# ACTIVITY
Check each line of the records below and collect those that include the word "from".
-- Opening Marker --
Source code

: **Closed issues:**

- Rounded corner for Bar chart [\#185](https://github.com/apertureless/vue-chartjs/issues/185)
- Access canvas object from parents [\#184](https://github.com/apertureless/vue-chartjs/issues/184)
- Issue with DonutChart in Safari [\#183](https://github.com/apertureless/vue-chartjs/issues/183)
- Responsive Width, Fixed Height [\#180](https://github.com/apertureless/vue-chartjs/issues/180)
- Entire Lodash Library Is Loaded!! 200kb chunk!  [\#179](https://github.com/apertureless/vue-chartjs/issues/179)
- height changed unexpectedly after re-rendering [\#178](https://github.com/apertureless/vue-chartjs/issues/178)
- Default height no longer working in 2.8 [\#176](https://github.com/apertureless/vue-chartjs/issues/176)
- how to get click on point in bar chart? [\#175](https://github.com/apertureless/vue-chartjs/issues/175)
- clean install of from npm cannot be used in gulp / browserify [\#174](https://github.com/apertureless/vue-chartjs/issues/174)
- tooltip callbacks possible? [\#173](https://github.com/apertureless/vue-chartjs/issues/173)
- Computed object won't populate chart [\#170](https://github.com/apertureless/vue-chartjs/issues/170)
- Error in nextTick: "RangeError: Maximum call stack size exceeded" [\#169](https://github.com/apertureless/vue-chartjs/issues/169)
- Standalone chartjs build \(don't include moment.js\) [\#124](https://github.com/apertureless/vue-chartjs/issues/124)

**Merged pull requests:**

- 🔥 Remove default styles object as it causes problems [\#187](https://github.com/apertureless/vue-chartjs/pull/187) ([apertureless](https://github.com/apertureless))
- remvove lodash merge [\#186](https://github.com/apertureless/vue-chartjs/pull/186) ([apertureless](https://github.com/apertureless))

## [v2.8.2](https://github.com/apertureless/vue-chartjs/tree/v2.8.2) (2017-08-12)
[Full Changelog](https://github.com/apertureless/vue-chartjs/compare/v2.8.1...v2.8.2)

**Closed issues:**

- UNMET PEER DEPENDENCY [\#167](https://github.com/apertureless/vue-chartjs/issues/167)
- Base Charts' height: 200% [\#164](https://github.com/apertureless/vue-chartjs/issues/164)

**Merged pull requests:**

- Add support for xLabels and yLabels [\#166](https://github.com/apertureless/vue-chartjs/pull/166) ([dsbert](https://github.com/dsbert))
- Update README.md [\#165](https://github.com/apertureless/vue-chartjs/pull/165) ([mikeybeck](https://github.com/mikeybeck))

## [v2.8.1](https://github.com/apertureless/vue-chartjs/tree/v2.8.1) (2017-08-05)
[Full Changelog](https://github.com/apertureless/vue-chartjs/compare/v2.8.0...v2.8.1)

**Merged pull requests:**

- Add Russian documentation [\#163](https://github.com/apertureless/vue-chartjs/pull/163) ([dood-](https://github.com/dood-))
-- Closing Marker --
# SOLUTION FOR THIS EXERCISE
- Access canvas object from parents [\#184](https://github.com/apertureless/vue-chartjs/issues/184)
- clean install of from npm cannot be used in gulp / browserify [\#174](https://github.com/apertureless/vue-chartjs/issues/174)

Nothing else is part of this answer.